WORK REQUEST: Report, as a single number, how many lines of the records contain the word "next".

Data extracted from a collection:
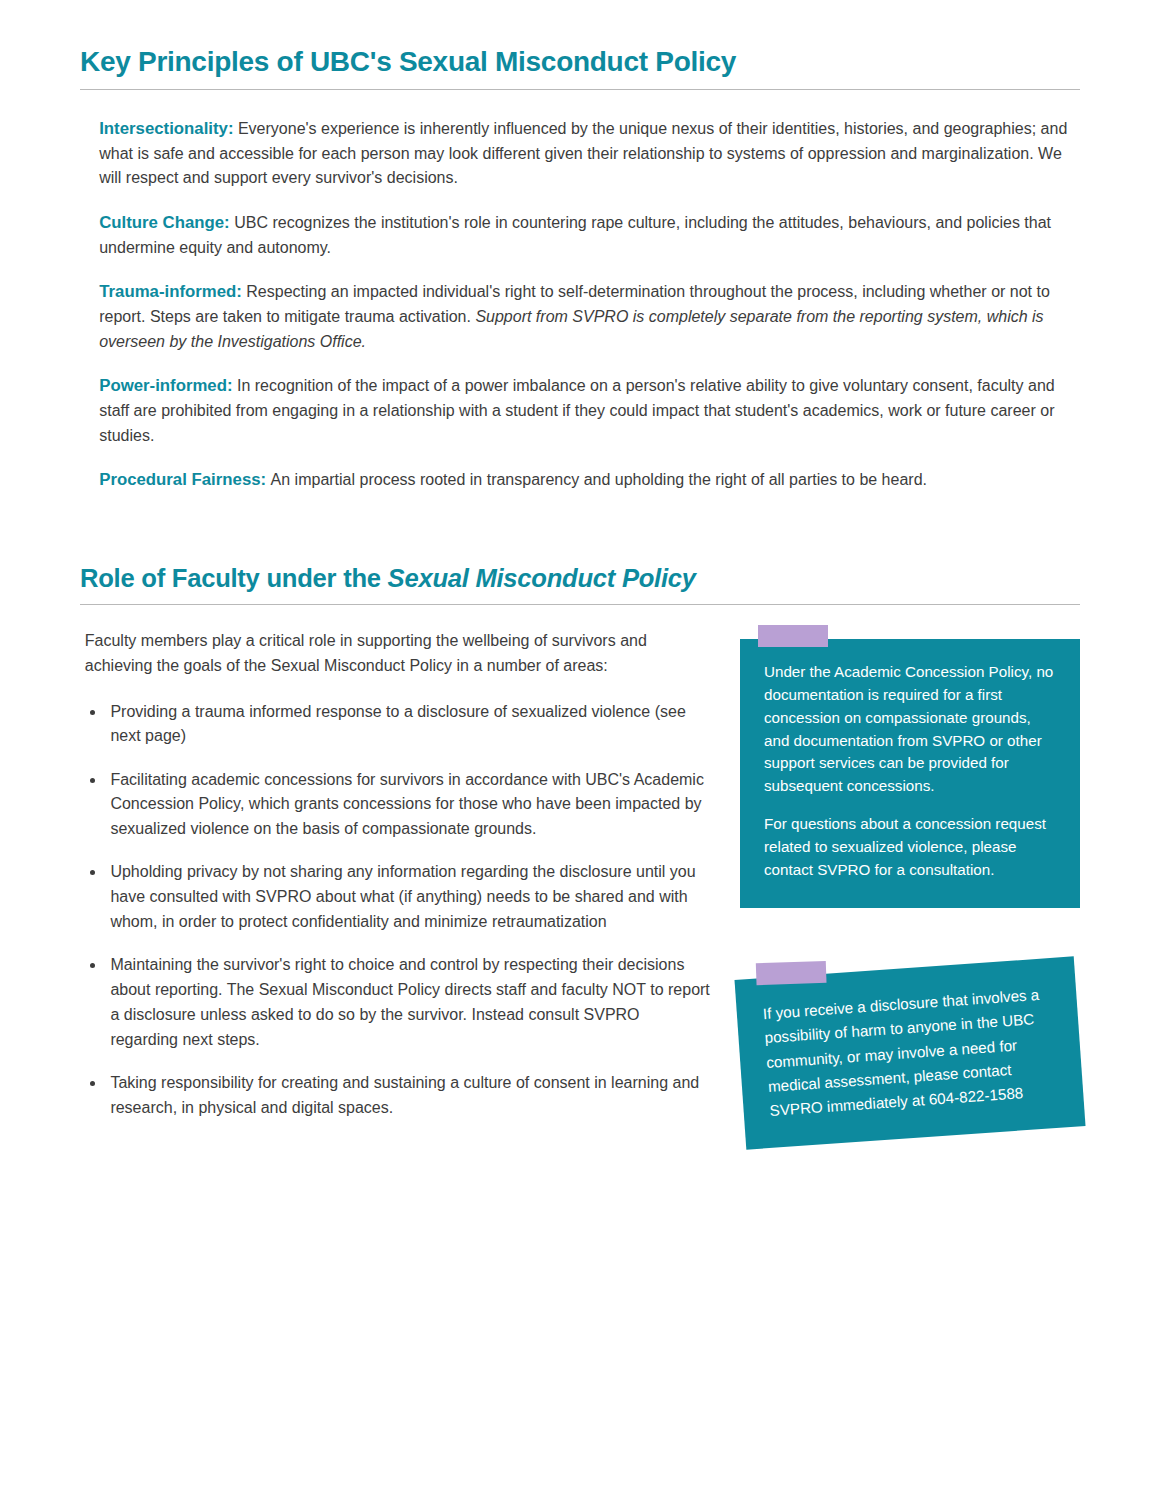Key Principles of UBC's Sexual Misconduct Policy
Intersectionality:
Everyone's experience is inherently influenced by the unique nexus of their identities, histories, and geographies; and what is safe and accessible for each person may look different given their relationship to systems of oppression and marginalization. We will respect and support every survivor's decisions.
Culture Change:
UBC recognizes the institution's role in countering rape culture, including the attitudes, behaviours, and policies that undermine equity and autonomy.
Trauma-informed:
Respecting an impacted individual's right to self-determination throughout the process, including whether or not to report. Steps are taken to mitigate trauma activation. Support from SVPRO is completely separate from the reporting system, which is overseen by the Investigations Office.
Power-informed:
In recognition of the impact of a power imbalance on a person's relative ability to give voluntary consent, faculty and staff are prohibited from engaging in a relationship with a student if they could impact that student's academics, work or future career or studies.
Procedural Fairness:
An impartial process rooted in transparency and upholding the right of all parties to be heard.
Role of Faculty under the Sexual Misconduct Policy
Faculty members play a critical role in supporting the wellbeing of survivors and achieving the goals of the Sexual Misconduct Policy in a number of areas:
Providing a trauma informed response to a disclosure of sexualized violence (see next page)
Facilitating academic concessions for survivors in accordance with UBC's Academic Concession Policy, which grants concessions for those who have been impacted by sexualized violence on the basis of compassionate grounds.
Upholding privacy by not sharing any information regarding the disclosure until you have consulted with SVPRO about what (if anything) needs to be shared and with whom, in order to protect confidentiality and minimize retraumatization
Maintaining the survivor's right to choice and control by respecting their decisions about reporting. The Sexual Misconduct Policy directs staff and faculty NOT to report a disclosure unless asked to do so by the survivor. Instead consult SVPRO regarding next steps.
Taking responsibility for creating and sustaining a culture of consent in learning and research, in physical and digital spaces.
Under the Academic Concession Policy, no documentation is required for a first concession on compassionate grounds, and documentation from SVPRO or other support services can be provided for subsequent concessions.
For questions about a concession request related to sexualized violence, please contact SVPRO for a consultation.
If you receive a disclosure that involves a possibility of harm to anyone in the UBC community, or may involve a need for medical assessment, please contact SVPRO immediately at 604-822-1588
* * *
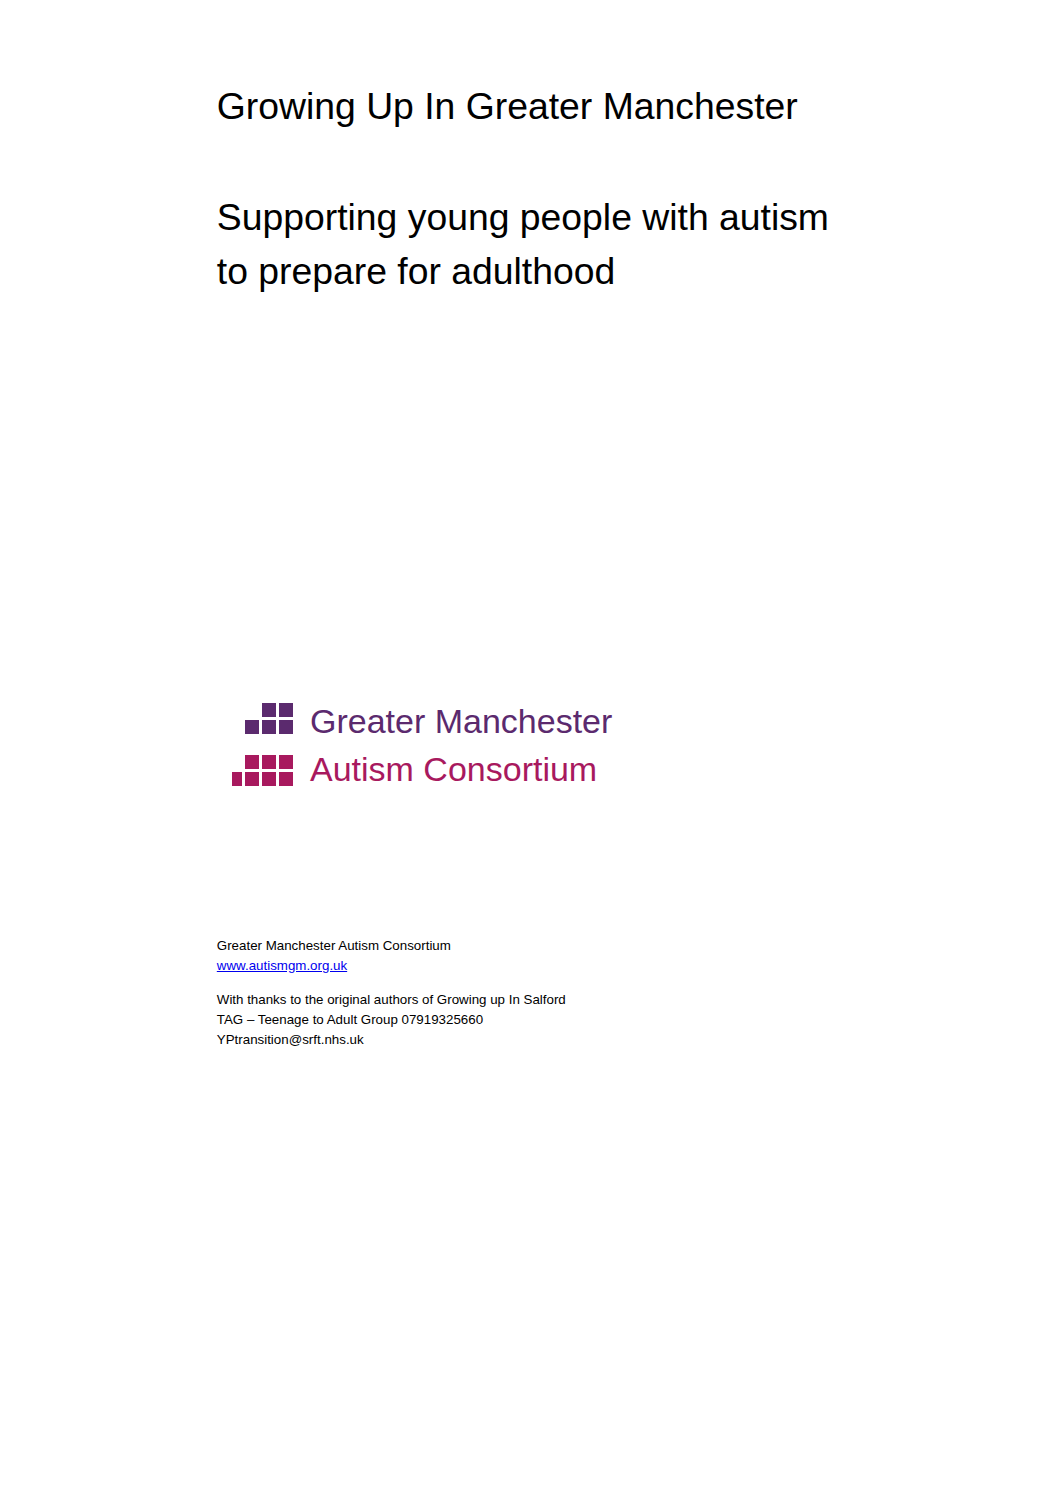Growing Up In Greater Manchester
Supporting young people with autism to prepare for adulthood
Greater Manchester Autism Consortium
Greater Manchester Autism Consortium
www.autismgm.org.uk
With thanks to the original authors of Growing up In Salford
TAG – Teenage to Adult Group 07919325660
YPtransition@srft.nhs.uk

WRITTEN RESPONSE: 2